_Available records_
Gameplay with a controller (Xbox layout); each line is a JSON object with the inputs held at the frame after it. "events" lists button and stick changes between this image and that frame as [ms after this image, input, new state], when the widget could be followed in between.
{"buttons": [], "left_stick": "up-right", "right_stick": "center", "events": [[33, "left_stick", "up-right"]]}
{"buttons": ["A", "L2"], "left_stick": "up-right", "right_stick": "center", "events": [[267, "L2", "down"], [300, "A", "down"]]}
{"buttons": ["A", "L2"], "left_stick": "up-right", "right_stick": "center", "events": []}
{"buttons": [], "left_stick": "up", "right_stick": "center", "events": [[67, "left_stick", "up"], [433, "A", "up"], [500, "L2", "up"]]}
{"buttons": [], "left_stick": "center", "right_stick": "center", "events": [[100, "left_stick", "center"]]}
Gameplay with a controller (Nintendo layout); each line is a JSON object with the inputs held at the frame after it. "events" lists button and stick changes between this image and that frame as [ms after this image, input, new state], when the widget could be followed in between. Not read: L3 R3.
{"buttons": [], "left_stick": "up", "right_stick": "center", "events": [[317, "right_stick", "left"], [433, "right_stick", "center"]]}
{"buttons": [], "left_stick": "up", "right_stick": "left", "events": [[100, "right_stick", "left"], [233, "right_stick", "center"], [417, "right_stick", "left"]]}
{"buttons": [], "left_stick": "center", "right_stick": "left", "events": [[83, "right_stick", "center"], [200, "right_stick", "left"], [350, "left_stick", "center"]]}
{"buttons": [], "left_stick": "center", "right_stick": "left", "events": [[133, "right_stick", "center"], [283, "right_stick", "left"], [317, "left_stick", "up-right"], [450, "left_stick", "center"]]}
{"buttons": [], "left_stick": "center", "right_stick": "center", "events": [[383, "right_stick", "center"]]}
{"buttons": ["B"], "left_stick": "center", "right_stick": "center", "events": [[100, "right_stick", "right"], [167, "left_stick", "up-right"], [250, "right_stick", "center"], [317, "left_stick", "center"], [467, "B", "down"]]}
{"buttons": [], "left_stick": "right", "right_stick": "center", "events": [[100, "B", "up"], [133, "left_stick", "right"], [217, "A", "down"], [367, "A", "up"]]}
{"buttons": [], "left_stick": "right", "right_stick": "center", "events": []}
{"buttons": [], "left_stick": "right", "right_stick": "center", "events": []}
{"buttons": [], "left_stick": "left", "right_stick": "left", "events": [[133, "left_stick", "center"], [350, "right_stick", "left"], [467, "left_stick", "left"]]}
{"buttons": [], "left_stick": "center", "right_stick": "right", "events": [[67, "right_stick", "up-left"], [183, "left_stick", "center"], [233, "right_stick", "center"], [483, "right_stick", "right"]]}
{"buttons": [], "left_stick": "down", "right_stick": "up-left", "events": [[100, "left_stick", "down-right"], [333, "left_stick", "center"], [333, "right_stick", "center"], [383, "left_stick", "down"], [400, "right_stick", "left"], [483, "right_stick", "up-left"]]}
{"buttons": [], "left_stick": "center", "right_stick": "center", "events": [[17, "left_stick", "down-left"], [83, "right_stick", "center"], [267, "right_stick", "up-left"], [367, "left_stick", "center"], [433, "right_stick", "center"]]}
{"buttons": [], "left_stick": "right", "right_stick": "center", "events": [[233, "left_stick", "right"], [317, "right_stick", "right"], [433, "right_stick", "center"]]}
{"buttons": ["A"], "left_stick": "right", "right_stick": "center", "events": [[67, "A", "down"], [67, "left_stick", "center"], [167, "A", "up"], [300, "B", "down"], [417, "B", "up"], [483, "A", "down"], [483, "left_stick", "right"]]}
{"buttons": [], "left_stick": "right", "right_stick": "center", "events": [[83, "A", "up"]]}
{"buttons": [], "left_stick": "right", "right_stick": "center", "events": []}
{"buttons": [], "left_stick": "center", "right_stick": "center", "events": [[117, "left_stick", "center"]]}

_Assigned task_
Go through the entries above and copy each line holding the string "that".

_Solution to this exercise_
Gameplay with a controller (Xbox layout); each line is a JSON object with the inputs held at the frame after it. "events" lists button and stick changes between this image and that frame as [ms after this image, input, new state], when the widget could be followed in between.
Gameplay with a controller (Nintendo layout); each line is a JSON object with the inputs held at the frame after it. "events" lists button and stick changes between this image and that frame as [ms after this image, input, new state], when the widget could be followed in between. Not read: L3 R3.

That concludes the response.